[Zapisane wiersze]
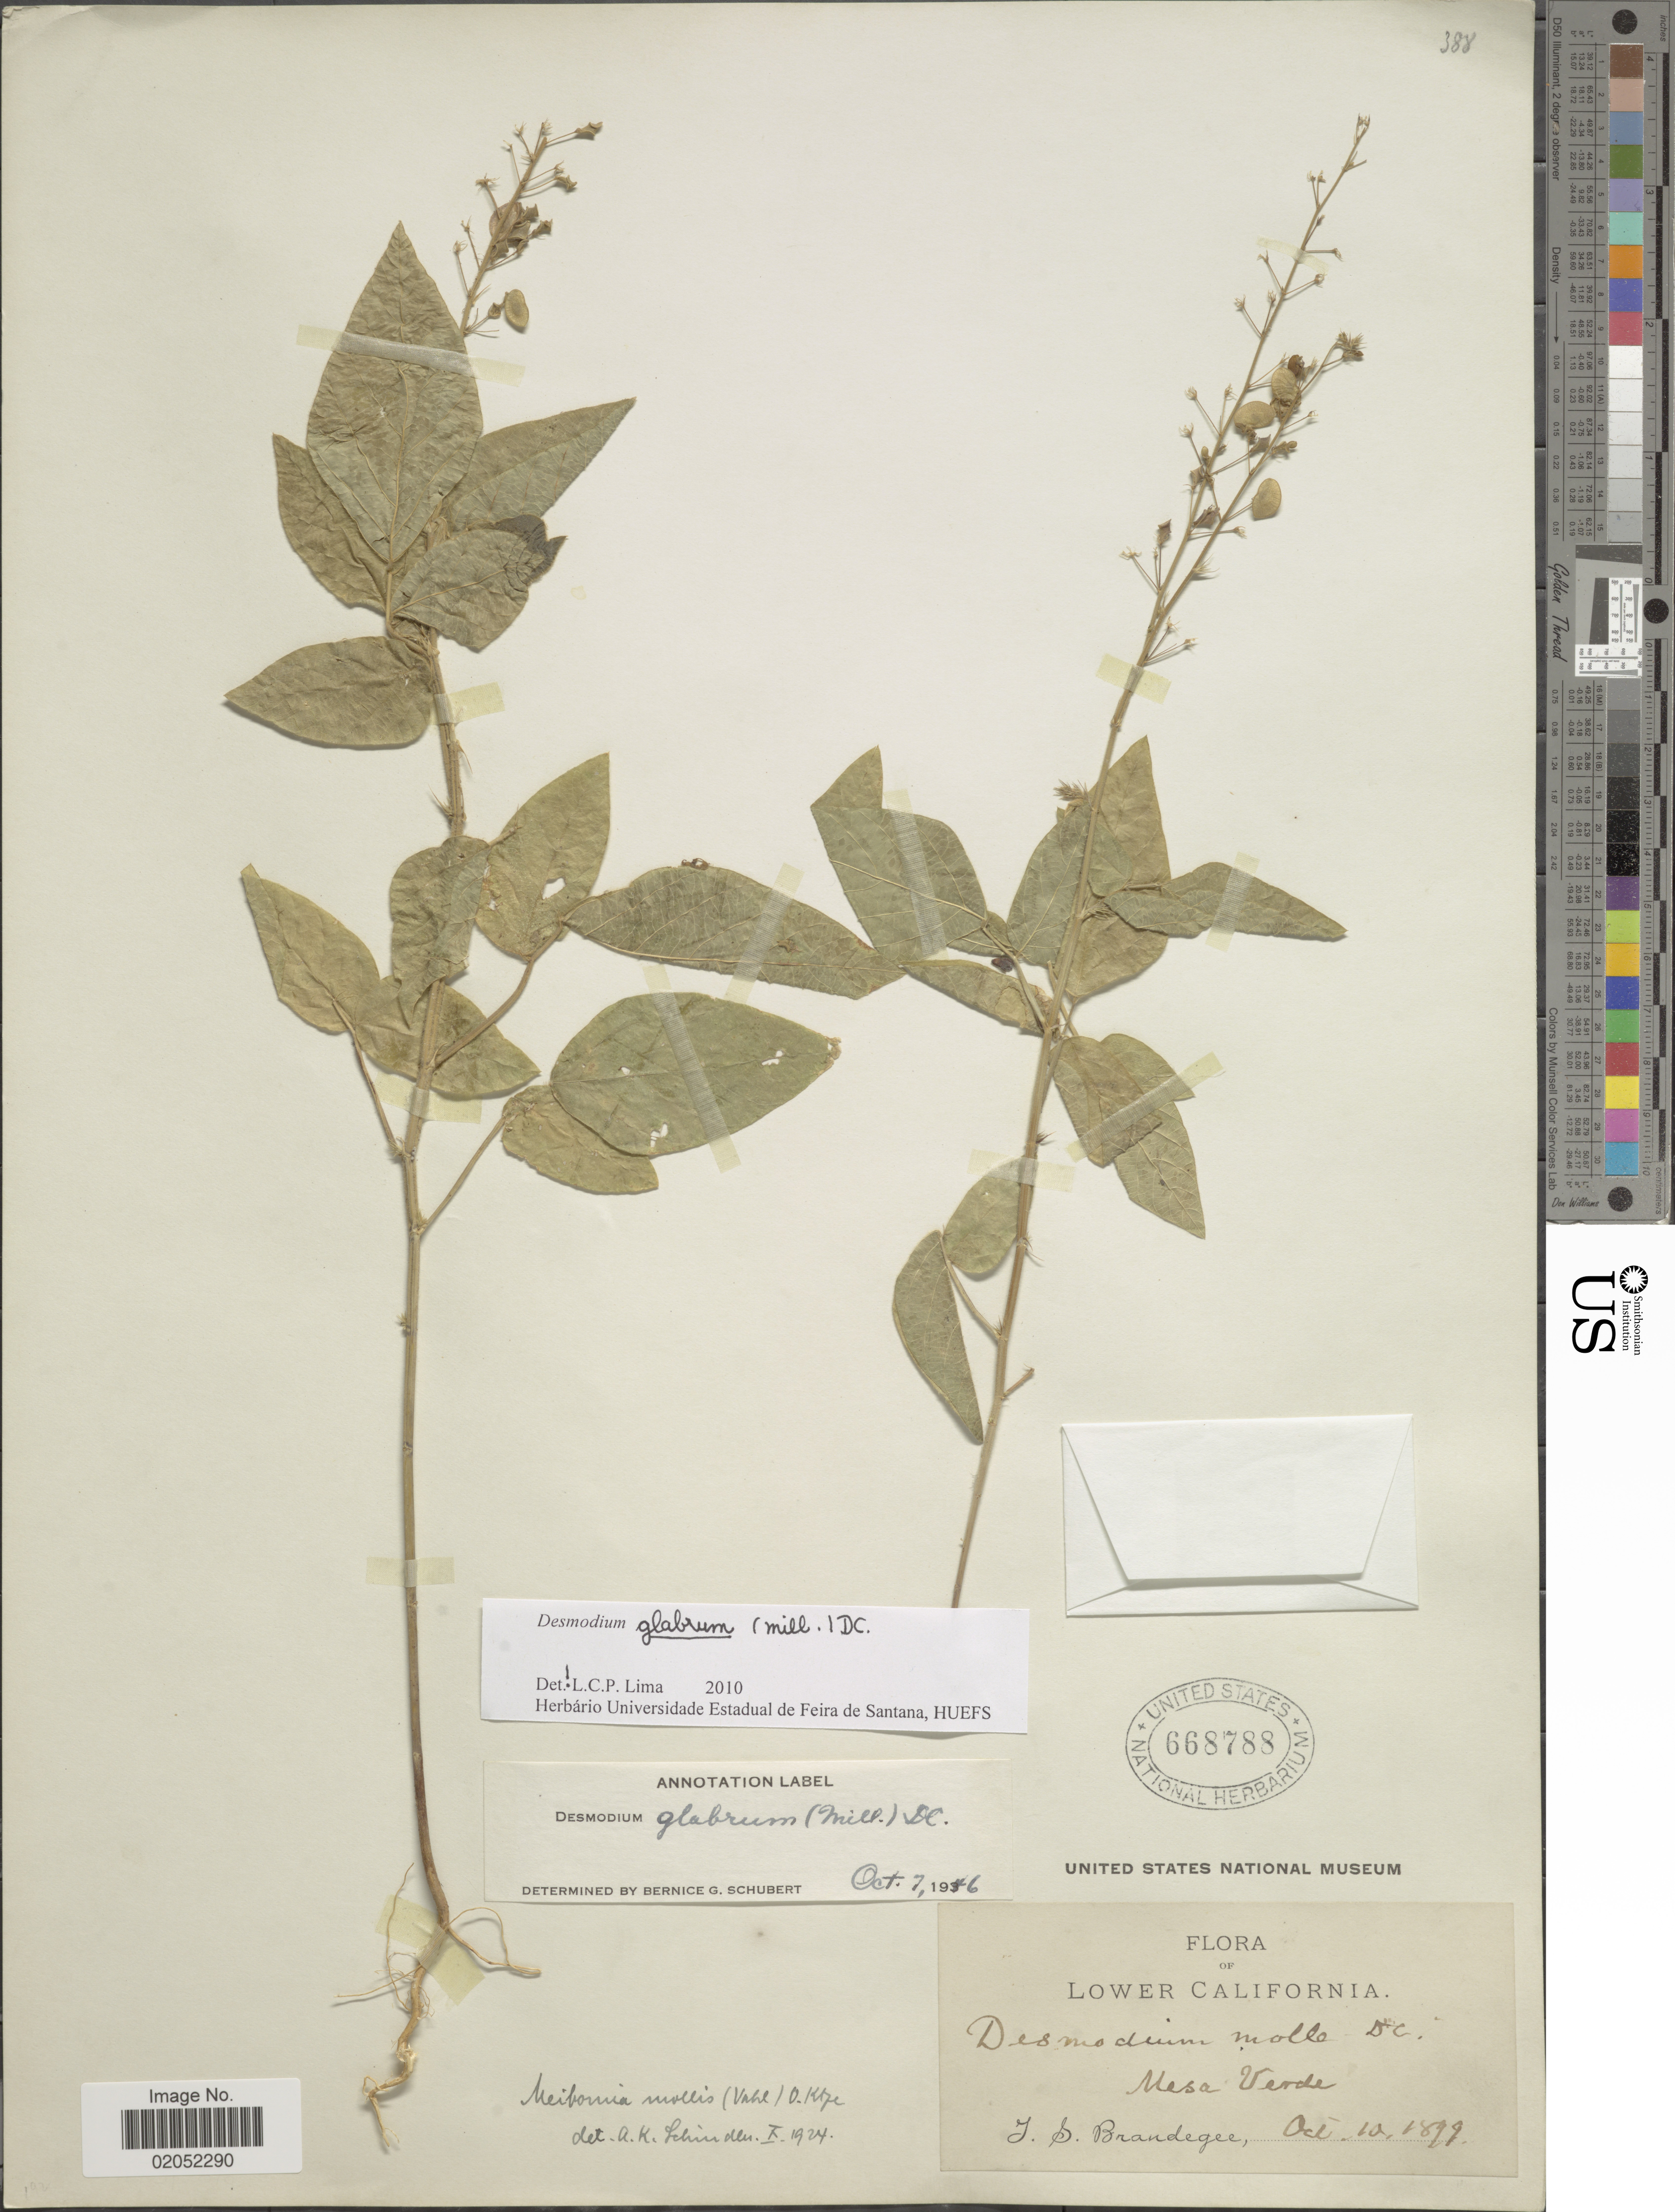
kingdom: Plantae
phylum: Tracheophyta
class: Magnoliopsida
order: Fabales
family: Fabaceae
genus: Desmodium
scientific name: Desmodium glabrum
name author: (Mill.) DC.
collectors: T. S. Brandegee (herbarium)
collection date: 1899-10-10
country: Mexico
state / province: Baja California Sur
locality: Lower California, Mesa Verde.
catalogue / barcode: US 668788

[Polecenie do zadania]
Proszę przepisać wiernie wszystkie powyższe wiersze, z pominięciem obrazu.

[Odpowiedź do ćwiczenia]
kingdom: Plantae
phylum: Tracheophyta
class: Magnoliopsida
order: Fabales
family: Fabaceae
genus: Desmodium
scientific name: Desmodium glabrum
name author: (Mill.) DC.
collectors: T. S. Brandegee (herbarium)
collection date: 1899-10-10
country: Mexico
state / province: Baja California Sur
locality: Lower California, Mesa Verde.
catalogue / barcode: US 668788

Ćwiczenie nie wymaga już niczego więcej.